• **Task brief**: Provide a character-exact reproduction of the lines from the line with "hfov_deg: 56.8" to the end of the entries.

*** The data ***

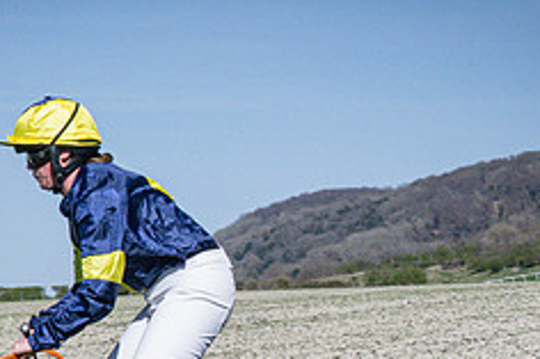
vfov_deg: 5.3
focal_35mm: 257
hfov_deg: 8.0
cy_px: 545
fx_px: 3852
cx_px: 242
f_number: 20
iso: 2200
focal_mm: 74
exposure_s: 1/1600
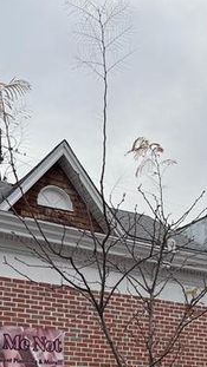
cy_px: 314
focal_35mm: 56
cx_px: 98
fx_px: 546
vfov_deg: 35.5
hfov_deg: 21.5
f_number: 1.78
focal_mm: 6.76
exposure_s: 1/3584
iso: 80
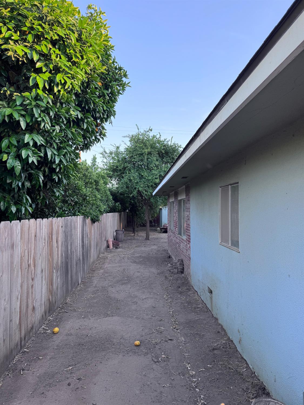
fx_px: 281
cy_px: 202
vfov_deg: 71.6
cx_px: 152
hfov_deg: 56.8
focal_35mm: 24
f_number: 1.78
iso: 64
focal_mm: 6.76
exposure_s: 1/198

*** End of The data ***

• **Response below**:
hfov_deg: 56.8
focal_35mm: 24
f_number: 1.78
iso: 64
focal_mm: 6.76
exposure_s: 1/198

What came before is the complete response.